人生は楽しいのがよろしいね
寒い日が続きますが,皆さん毎日を楽しく過ごしているでしょうか。
この言葉は新聞の企画,「名セリフに託す私の大人宣言」で1位に選ばれた(新聞社の選んだマンガ作品に登場する23のセリフの中から20~50代の男女,各年代250人が選出)もので、マンガ『1日2回』の中に出てきます。どのような場面のセリフかというと,チューやん(父親)が自分の娘とその友人が楽しそうに過ごす様子を見守りながらつぶやく一節です。
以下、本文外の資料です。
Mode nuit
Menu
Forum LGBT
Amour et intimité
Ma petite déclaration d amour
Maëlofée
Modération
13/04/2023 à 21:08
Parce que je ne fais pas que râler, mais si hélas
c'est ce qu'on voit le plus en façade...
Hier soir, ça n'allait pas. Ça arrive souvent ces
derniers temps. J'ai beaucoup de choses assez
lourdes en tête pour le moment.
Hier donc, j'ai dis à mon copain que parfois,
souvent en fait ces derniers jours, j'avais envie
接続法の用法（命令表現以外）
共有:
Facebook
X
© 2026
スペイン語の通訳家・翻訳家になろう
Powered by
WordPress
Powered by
仏教には『遊戯三昧(ゆげざんまい)』という言葉があります。
語源的には「悟りを得た人が何事にもとらわれず、自由自在に何事も遊びのように楽しんで没頭する境地」ですが、それを私たちにあてはめてみると、「日常生活に関わることすべてを遊びのように徹して楽しむということ」・「遊ぶことも遊び,勉強や仕事をすることも遊び,どんなことも遊びとして受け入れること」になるのでしょうか。
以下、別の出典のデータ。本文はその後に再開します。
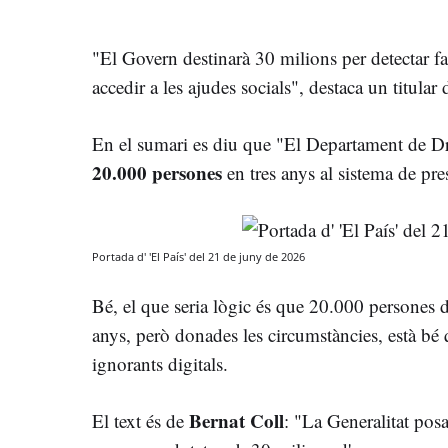
"El Govern destinarà 30 milions per detectar f
accedir a les ajudes socials", destaca un titular 
En el sumari es diu que "El Departament de Dre
20.000 persones
en tres anys al sistema de pre
Portada d' 'El País' del 21 de juny de 2026
Bé, el que seria lògic és que 20.000 persones d
anys, però donades les circumstàncies, està bé 
ignorants digitals.
Bernat Coll
El text és de
: "La Generalitat pos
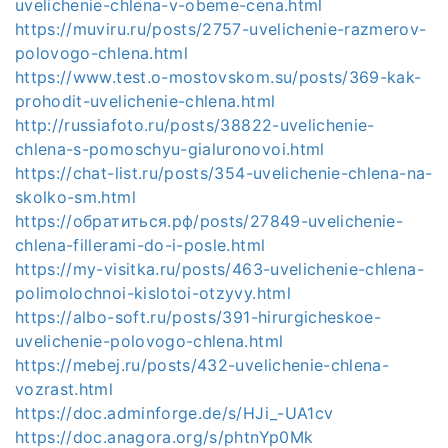
uvelichenie-chlena-v-obeme-cena.html
https://muviru.ru/posts/2757-uvelichenie-razmerov-
polovogo-chlena.html
https://www.test.o-mostovskom.su/posts/369-kak-
prohodit-uvelichenie-chlena.html
http://russiafoto.ru/posts/38822-uvelichenie-
chlena-s-pomoschyu-gialuronovoi.html
https://chat-list.ru/posts/354-uvelichenie-chlena-na-
skolko-sm.html
https://обратиться.рф/posts/27849-uvelichenie-
chlena-fillerami-do-i-posle.html
https://my-visitka.ru/posts/463-uvelichenie-chlena-
polimolochnoi-kislotoi-otzyvy.html
https://albo-soft.ru/posts/391-hirurgicheskoe-
uvelichenie-polovogo-chlena.html
https://mebej.ru/posts/432-uvelichenie-chlena-
vozrast.html
https://doc.adminforge.de/s/HJi_-UA1cv
https://doc.anagora.org/s/phtnYp0Mk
遊ぶということは自由で,何事にもとらわれない。なので,そこには失望や悲しみ劣等感等の苦しみはありません。すべてを徹底的に楽しむ,それは不真面目でいいということではなく,毎日を大切に生きることにつながっていくのではないかと考えさせられます。
「楽しいことをする」のではなく「することを楽しむ」。妥協とも違う,あきらめも違う,遊びながら勉強や仕事をすることでもない。なかなかできにくいことですが,ほんの一部でもそうなっていければ世の中が変わって見えてくるのではないでしょうか。